Other nearby furniture stores include Ikea, Ashley, Oak Express, Bedroom Express, Denver Mattress, Sofa Mart and Beds and More. Hymas said Ikea sold RC Willey the land for the new store thinking there would be good synergy.
"We believe there is as well," he said. "Consumer traffic is what it is all about here. In the furniture market, this is a place to land."
The new Draper store is in some ways replacing the company’s Taylorsville store and West Jordan clearance center, both of which are closing. It contains a large clearance level on its second floor and a number of furniture lines not carried in some of the chain’s other Utah stores.
On Tuesday, the inside and outside of the new RC Willey bustled with activity.
A worker put the last touches on the outdoor sign while others scrambled to landscape the area and finish one last piece of cement at an entrance.

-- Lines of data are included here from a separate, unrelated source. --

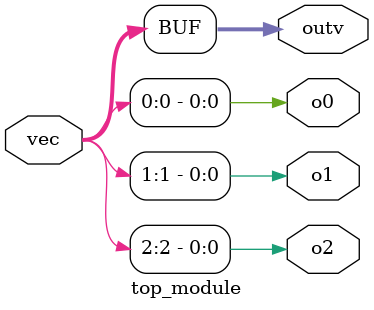
<source format=v>
module top_module (vec,outv, o2,o1,o0 );
input [2:0] vec;
output o2,o1,o0;
output [2:0] outv;

assign outv= vec;
assign o2= vec[2]; 
assign o1= vec[1]; 
assign o0= vec[0]; 

endmodule

</source>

Inside, ladders could be seen in several locations. Empty boxes littered the area near the big screen televisions and workers wheeled merchandise into different parts of the store.
A two-story waterfall greets customers who walk in the east doors. The facility contains a small cafe, an area of more rustic furniture guarded by a fountain and two bears called the Utah Mountain Retreat, a shop selling patio furniture and barbecues and the company’s traditional large appliance, mattress and electronics areas.